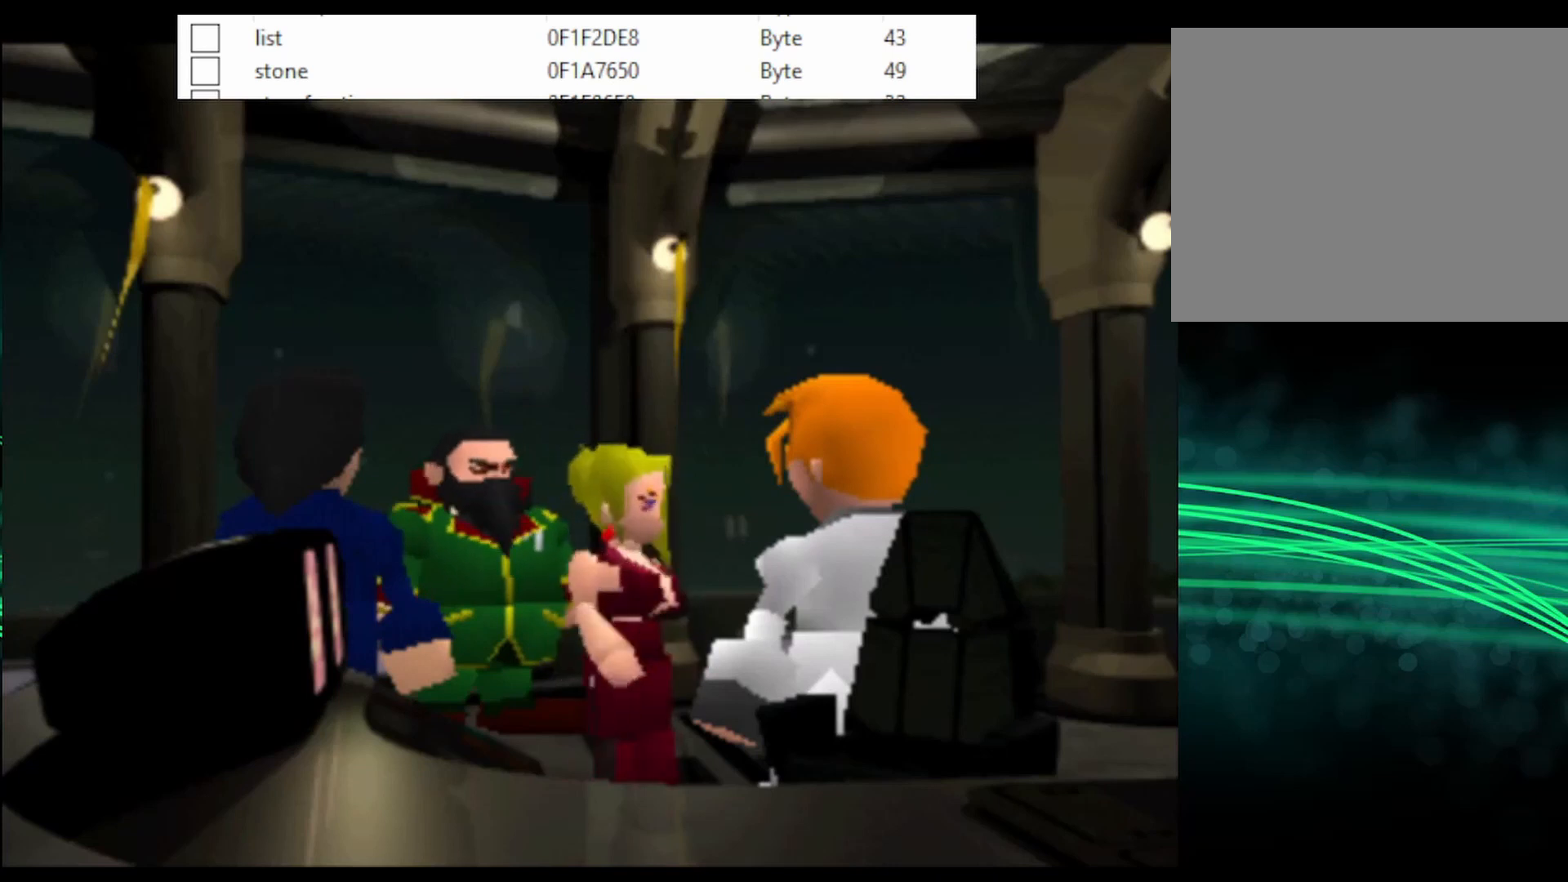
{"buttons": [], "events": []}
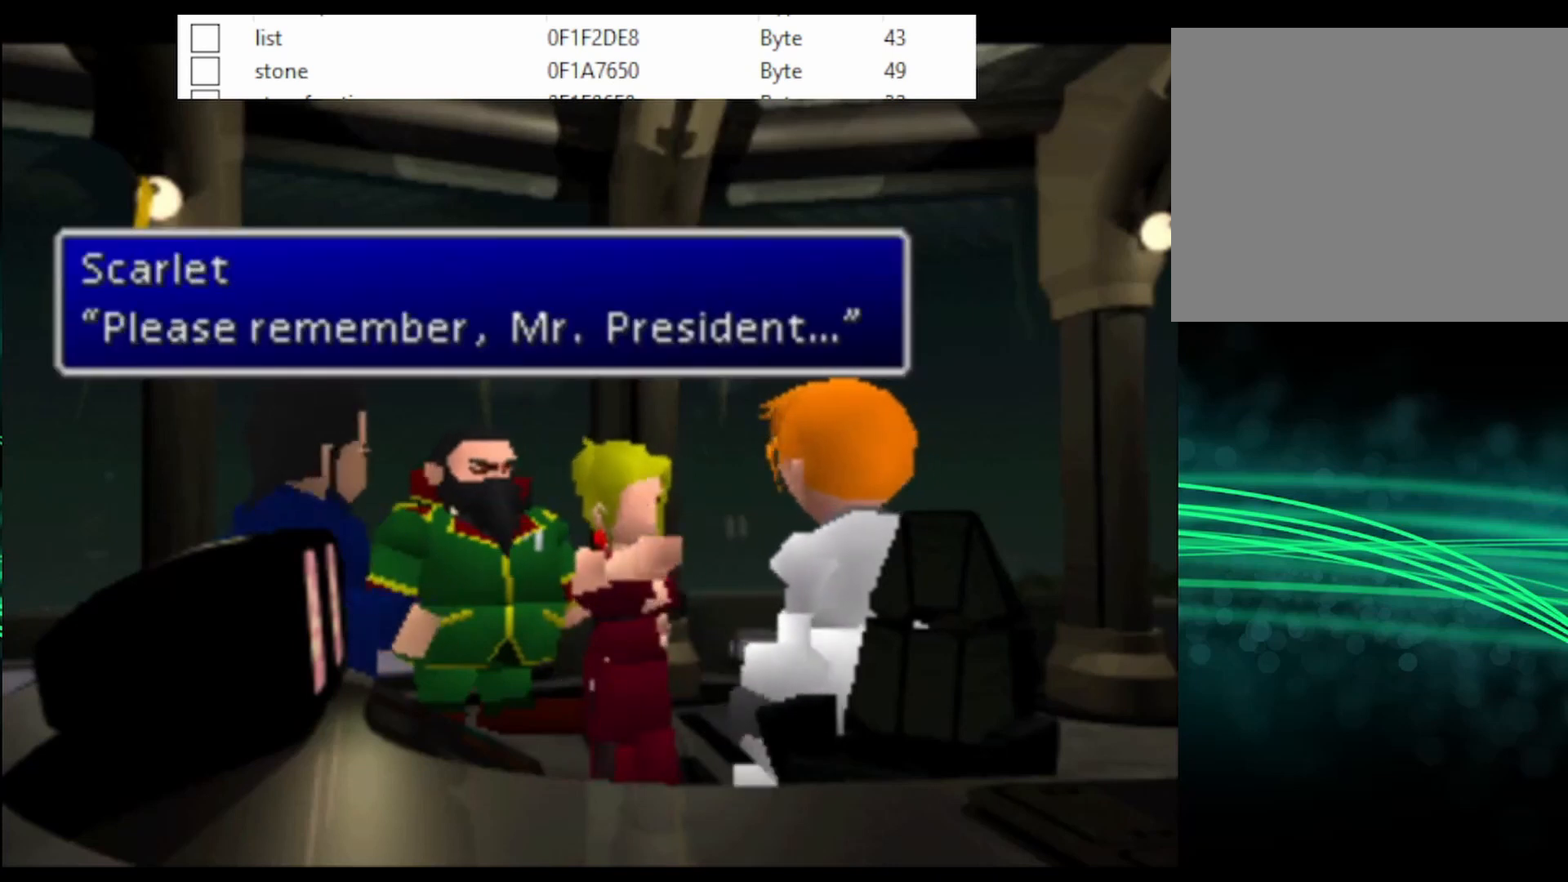
{"buttons": ["CIRCLE"], "events": [[100, "CIRCLE", "down"], [233, "CIRCLE", "up"], [500, "CIRCLE", "down"]]}
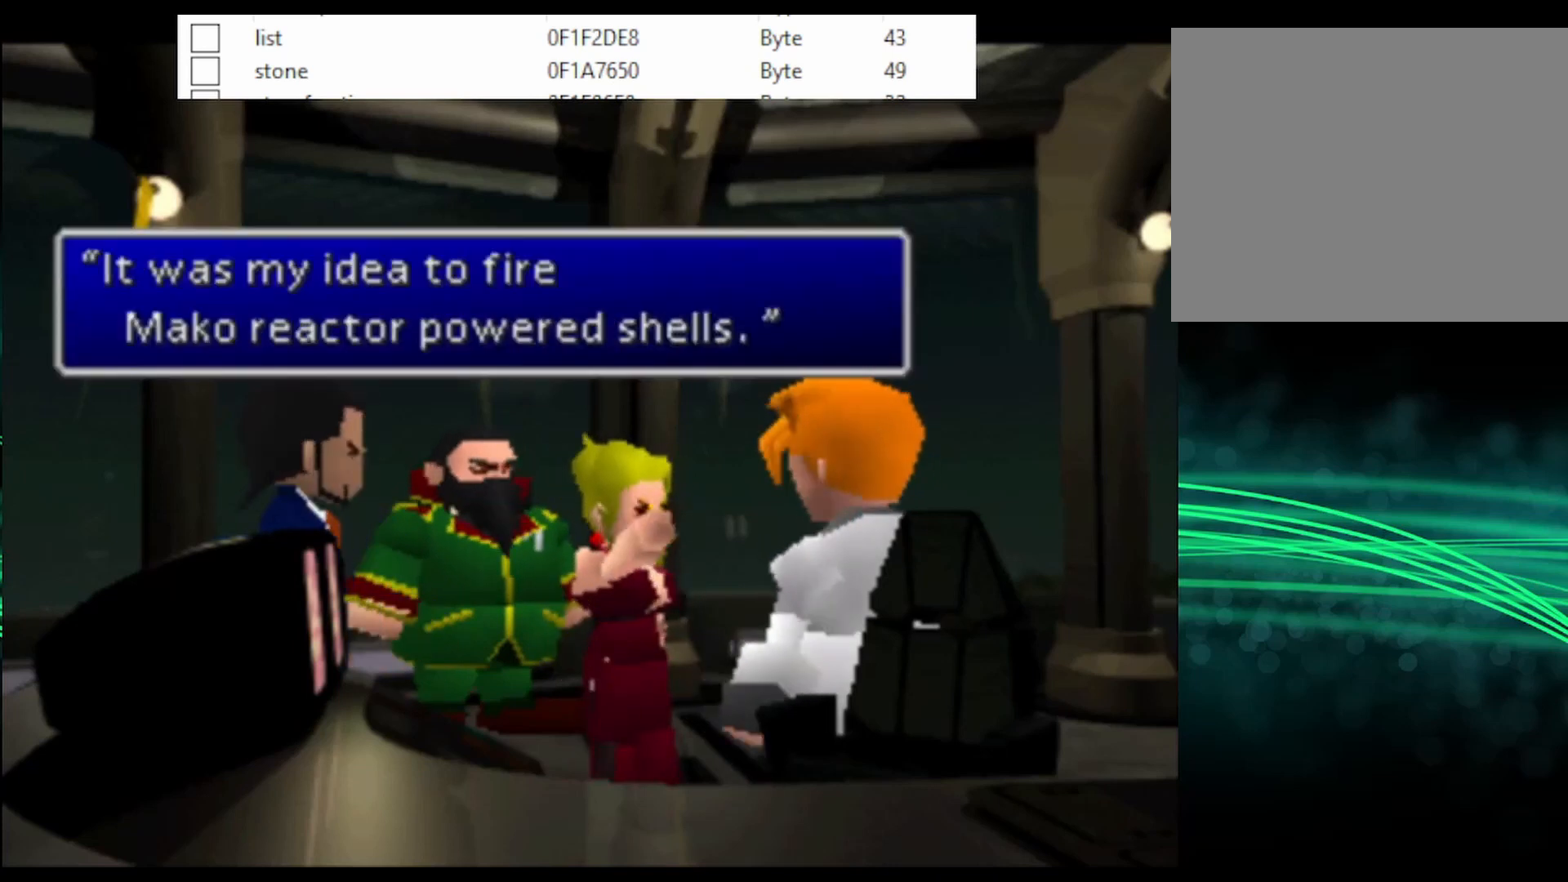
{"buttons": [], "events": [[100, "CIRCLE", "up"]]}
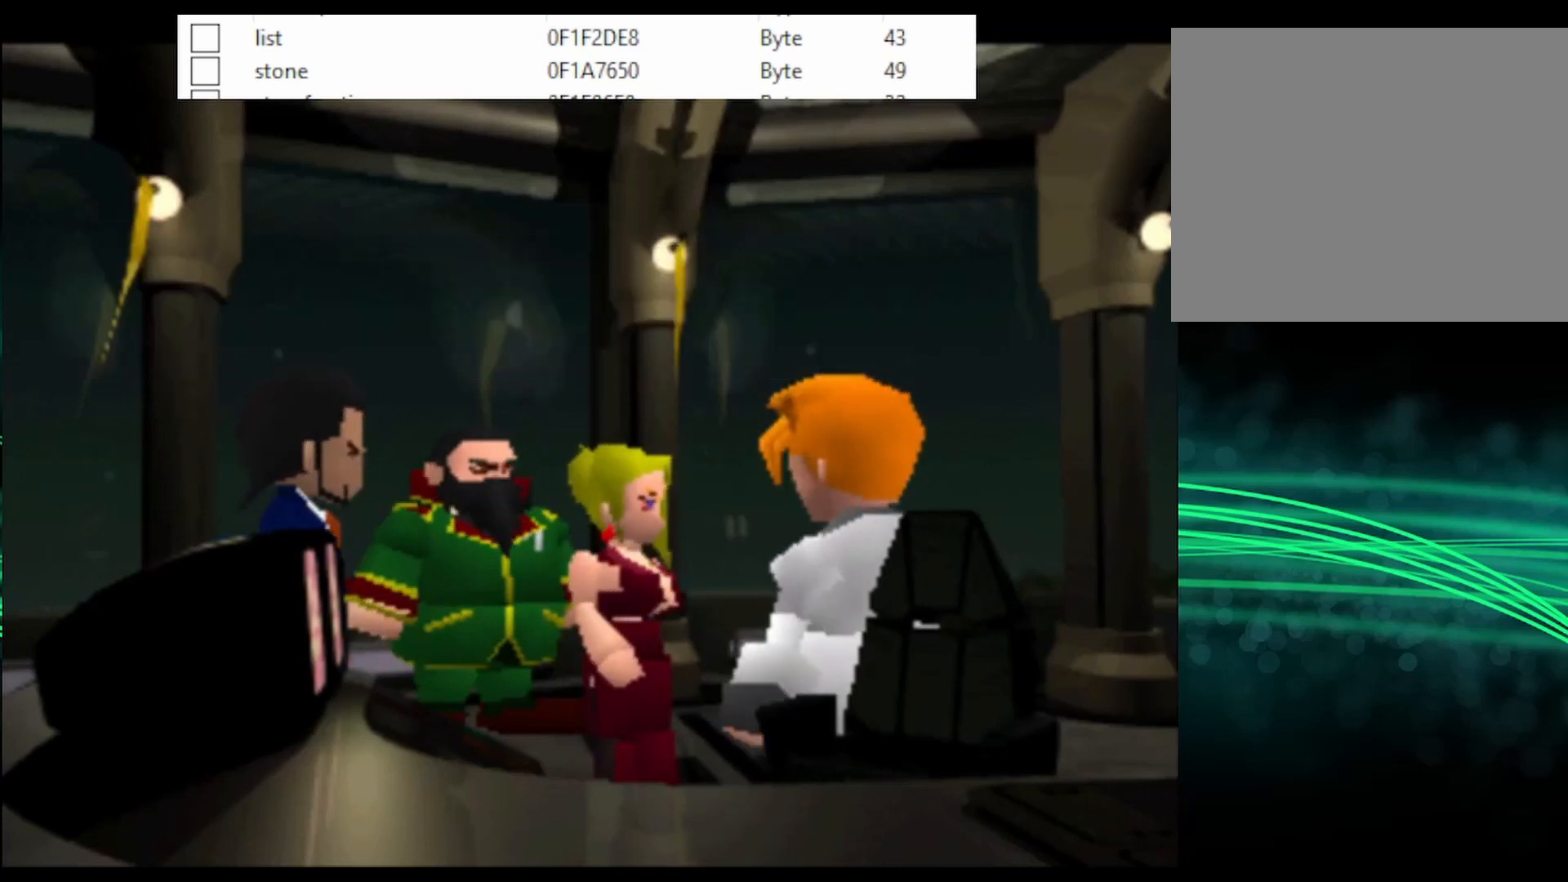
{"buttons": [], "events": []}
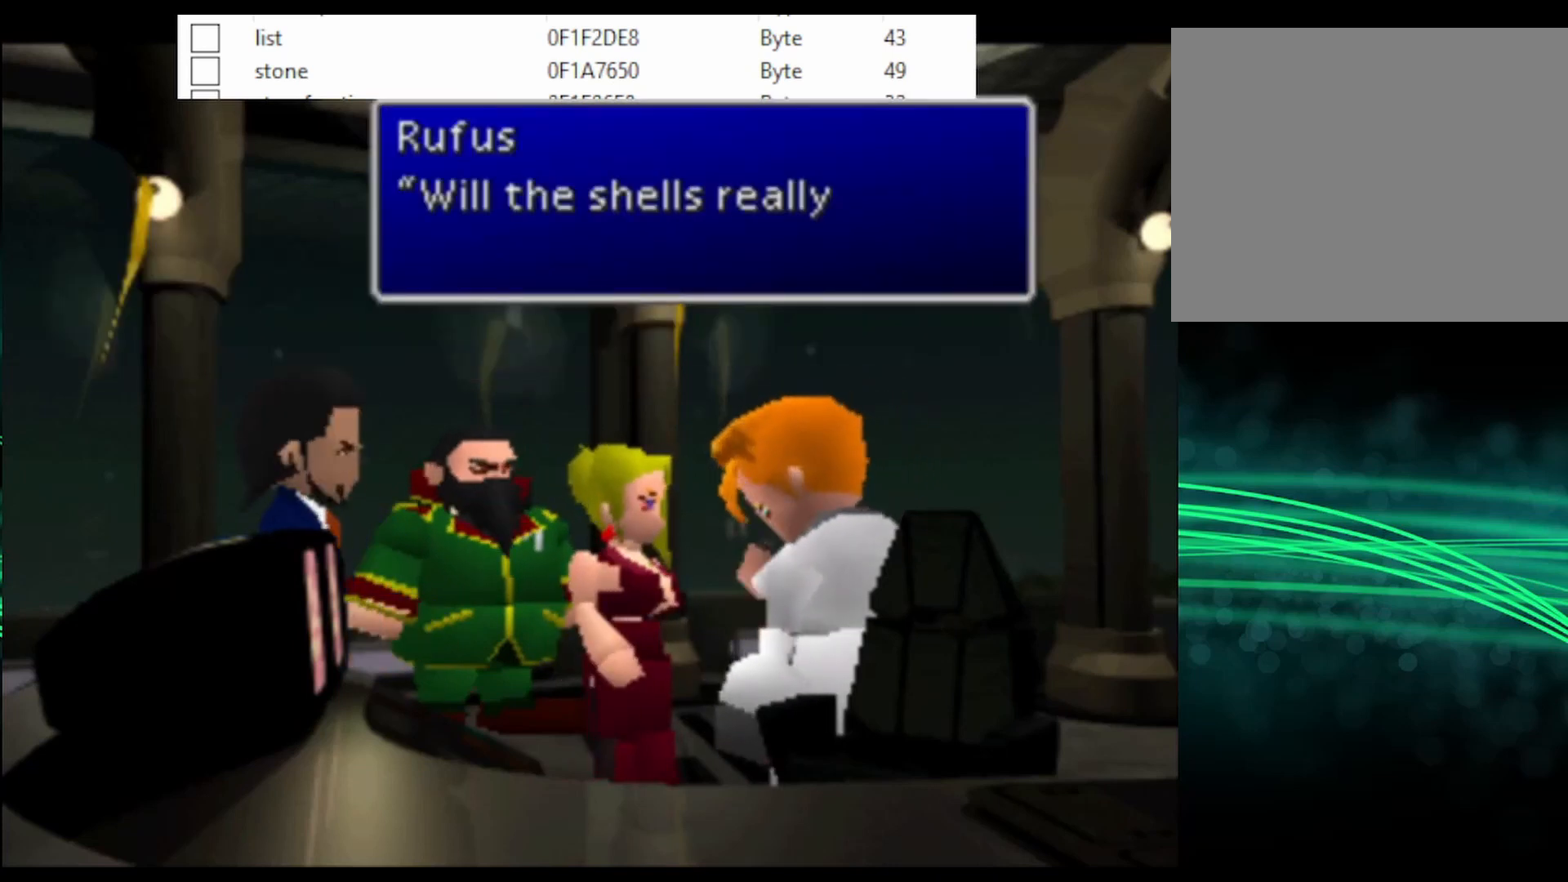
{"buttons": [], "events": []}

**Task prompt**
Make an exact copy of every entry above, minus the images.

**Output of the exercise**
{"buttons": [], "events": []}
{"buttons": ["CIRCLE"], "events": [[100, "CIRCLE", "down"], [233, "CIRCLE", "up"], [500, "CIRCLE", "down"]]}
{"buttons": [], "events": [[100, "CIRCLE", "up"]]}
{"buttons": [], "events": []}
{"buttons": [], "events": []}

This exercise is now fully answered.